Women face a wage gap at every point in their careers, a gap that gets worse as they age and progress through their work lives.
In 2021, the most recent year for which federal data is available, women working full-time in the U.S. were paid 84 cents for every dollar paid to a man, the National Women’s Law Center reports.
The gap is even wider when we include women working part-time: Pew Research Center estimates that all women, regardless of the hours they worked, earned an average of 82% of what men made in 2022.
This difference in earnings is perhaps the most obvious once women hit their 30s, which is also when the gap begins to widen.
Things start to diverge when women are between the ages of 35 and 44, a new analysis from Pew Research Center has found. In 2022, women between the ages of 25 and 34 earned about 92% as much as the men in their age group, while women ages 35 to 44 earned just 83% as much as men their age.

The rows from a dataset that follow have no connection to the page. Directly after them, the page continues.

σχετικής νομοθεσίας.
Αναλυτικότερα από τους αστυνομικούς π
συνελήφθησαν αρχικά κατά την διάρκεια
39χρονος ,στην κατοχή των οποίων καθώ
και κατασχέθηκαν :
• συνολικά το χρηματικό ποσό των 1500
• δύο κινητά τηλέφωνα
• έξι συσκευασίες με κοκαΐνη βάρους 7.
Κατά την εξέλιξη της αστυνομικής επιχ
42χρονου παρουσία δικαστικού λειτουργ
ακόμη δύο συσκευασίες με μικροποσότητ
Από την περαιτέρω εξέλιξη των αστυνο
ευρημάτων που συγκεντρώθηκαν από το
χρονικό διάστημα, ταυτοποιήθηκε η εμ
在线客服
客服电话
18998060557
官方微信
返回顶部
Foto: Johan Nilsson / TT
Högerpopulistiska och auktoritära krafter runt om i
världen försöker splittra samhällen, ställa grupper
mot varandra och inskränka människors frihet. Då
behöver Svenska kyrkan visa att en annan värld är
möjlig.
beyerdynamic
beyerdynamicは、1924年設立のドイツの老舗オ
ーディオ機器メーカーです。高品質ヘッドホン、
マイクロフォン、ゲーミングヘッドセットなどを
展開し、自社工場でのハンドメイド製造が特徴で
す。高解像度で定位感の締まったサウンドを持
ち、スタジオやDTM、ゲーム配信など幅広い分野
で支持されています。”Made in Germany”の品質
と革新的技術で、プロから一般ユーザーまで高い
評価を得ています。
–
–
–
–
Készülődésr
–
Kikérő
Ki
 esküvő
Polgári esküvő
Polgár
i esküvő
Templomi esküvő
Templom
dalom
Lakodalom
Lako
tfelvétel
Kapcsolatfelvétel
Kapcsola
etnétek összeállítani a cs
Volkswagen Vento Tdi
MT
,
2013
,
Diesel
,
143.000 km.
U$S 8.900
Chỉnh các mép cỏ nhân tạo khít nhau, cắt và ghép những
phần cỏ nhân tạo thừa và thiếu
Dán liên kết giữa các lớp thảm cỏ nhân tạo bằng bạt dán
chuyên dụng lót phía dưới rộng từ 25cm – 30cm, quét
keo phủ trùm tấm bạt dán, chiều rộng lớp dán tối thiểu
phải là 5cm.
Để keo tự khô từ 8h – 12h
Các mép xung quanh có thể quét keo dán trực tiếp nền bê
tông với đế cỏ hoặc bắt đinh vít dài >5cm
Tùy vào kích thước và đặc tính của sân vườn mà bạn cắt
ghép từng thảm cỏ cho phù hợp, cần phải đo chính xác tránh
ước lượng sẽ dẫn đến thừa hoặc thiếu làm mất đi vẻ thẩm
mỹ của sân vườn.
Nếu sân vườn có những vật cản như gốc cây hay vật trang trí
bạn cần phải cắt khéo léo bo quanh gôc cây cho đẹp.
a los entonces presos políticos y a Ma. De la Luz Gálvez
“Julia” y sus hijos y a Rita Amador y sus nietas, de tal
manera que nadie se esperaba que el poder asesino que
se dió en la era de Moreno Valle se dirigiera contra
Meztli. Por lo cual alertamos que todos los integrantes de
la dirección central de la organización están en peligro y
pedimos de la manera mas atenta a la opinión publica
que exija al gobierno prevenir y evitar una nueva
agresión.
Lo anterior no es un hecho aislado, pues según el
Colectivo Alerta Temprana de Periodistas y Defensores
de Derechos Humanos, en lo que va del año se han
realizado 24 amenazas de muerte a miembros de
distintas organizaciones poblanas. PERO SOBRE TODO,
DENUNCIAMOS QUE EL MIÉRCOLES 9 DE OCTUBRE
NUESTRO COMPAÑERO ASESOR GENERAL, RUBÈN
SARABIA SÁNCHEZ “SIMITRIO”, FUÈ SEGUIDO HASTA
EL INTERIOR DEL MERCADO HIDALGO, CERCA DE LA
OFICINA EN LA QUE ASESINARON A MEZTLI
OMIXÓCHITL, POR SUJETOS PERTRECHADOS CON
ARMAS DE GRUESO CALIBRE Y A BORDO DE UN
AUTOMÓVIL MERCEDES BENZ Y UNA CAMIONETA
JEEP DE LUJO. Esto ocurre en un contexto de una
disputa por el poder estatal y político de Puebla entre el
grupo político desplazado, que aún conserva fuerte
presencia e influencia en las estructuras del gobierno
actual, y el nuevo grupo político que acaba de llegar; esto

This gap persists even as women are outpacing men in college graduation and enrollment rates — in fact, Rakesh Kocchar, a senior researcher at Pew, found that the gap between women and men with a college degree is not any narrower than the one between women and men without a college degree.
It continues to widen even as women near retirement, as women between the ages of 55 and 64 earn a mere 79% of what men their age make — a troubling trend that hasn’t budged in at least four decades,” Kochhar writes.